En la última década, el uso de tecnología digital entre personas mayores ha crecido de forma exponencial. Lo que antes era territorio de los nietos y nativos digitales, hoy forma parte de la rutina de muchos jubilados (aún con dificultades por la brecha de alfabetización digital). Móviles, tablets, videollamadas, redes sociales y asistentes de voz se han convertido en herramientas clave para combatir el aislamiento y, según recientes estudios, también el deterioro cognitivo.
Investigadores del Centro Nacional de Epidemiología y del CIBERESP han revelado que los adultos mayores que utilizan móviles e internet de forma habitual presentan tasas significativamente más bajas de deterioro cognitivo al punto de la enfermedad del Alzheimer.
La interacción digital, lejos de distraer, parece activar funciones cerebrales esenciales como la memoria, el lenguaje y la toma de decisiones, necesario para frenar la enfermedad.
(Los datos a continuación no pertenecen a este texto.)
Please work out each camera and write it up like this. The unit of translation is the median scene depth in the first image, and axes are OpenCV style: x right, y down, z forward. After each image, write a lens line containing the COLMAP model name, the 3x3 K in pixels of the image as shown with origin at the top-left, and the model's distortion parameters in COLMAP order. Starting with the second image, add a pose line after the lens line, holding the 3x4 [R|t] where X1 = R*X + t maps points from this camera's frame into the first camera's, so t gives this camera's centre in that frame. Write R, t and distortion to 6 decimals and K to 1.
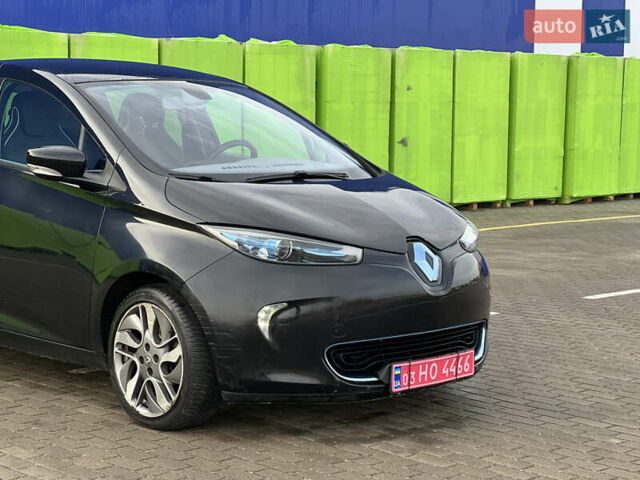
lens RADIAL K [[1435.2, 0, 303.6], [0, 1435.2, 235.6], [0, 0, 1]] dist [0.320648, 0.000000]
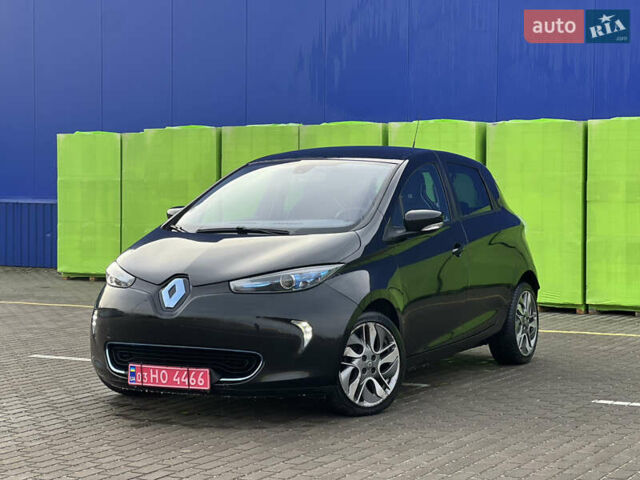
lens RADIAL K [[1435.2, 0, 321.7], [0, 1435.2, 236.8], [0, 0, 1]] dist [0.320648, 0.000000]
pose [[0.313442, 0.031101, -0.949098, 1.362421], [-0.096192, 0.995362, 0.000849, -0.046820], [0.944723, 0.091029, 0.314980, 0.705133]]
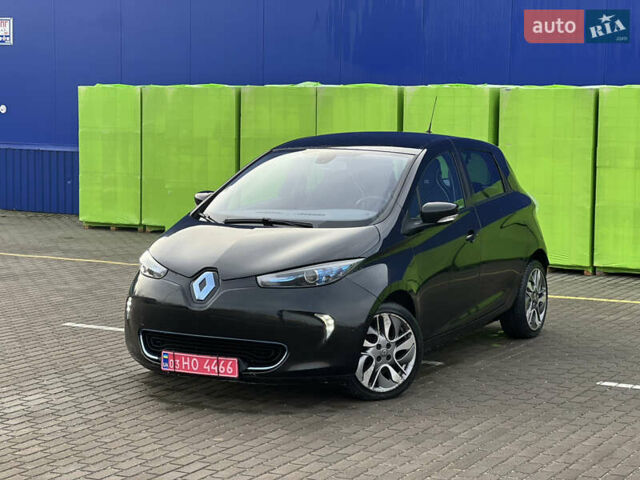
lens RADIAL K [[1435.2, 0, 316.5], [0, 1435.2, 233.4], [0, 0, 1]] dist [0.320648, 0.000000]
pose [[0.303990, 0.085953, -0.948790, 1.427013], [-0.103135, 0.993038, 0.056918, -0.122160], [0.947076, 0.080551, 0.310738, 0.661996]]
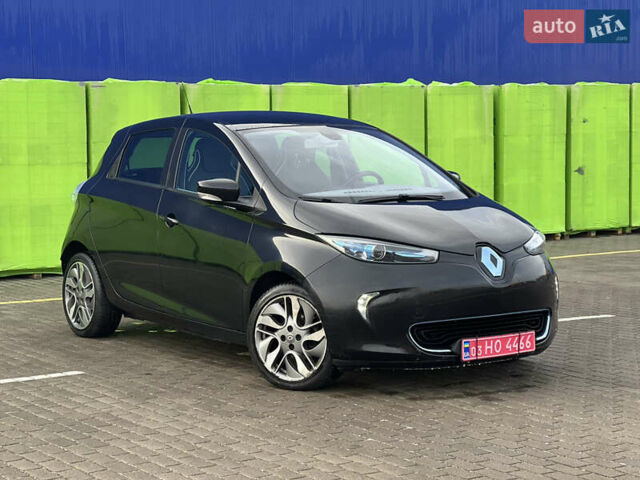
lens RADIAL K [[1435.2, 0, 323.9], [0, 1435.2, 243.0], [0, 0, 1]] dist [0.320648, 0.000000]
pose [[0.987232, -0.010895, -0.158913, 0.141545], [0.008005, 0.999791, -0.018812, 0.024425], [0.159085, 0.017299, 0.987113, -0.302567]]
Un avance que, sin embargo, no llega exento de costes ocultos.
La digitalización acelerada de este grupo está transformando los hogares de muchos mayores en pequeños centros de consumo energético: routers que funcionan sin pausa, dispositivos constantemente cargando, pantallas encendidas durante horas, y electrodomésticos inteligentes en uso.
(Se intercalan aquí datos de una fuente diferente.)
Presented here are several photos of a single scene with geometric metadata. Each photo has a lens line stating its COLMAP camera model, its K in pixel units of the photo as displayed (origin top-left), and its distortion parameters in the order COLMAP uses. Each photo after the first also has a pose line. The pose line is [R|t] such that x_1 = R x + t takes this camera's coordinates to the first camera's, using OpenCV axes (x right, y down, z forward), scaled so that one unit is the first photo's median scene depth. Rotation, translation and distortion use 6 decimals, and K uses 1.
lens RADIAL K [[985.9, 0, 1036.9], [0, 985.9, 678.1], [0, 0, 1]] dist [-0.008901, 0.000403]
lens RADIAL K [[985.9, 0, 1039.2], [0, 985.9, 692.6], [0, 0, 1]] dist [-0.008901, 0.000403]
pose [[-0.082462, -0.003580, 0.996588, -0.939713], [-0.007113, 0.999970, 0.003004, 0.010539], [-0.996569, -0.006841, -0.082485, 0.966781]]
El problema es que la mayoría de las viviendas de personas mayores no están preparadas para un uso digital intensivo. Muchas conservan instalaciones eléctricas antiguas, electrodomésticos poco eficientes y sistemas de calefacción obsoletos.
El salto tecnológico, aunque positivo en lo cognitivo, puede disparar una factura eléctrica que afecta directamente a pensiones ya de por sí ajustadas.
Además, esta revolución digital se basa en una infraestructura que no todos pueden costear ni sostener. Una buena conexión, dispositivos actualizados y conocimientos para manejarlos son ahora condiciones mínimas para mantenerse “mentalmente activo”. Pero, ¿qué ocurre con quienes viven en zonas rurales, con mala cobertura o sin recursos para mantener los dispositivos conectados?
La digitalización saludable, celebrada en titulares por sus beneficios, ignora a menudo su huella energética. Desde los servidores que sostienen el internet, hasta los cargadores que nunca descansan, esta dependencia tecnológica también genera una dependencia eléctrica. Así, la autonomía mental conquistada para combatir el Alzheimer puede ir acompañada de una nueva vulnerabilidad: la energética.
Si se quiere promover el uso de tecnología como herramienta de salud mental para mayores, es urgente abordar el lado menos visible de esta transición: hogares energéticamente eficientes, tarifas adaptadas, dispositivos de bajo consumo y programas de formación digital con perspectiva energética.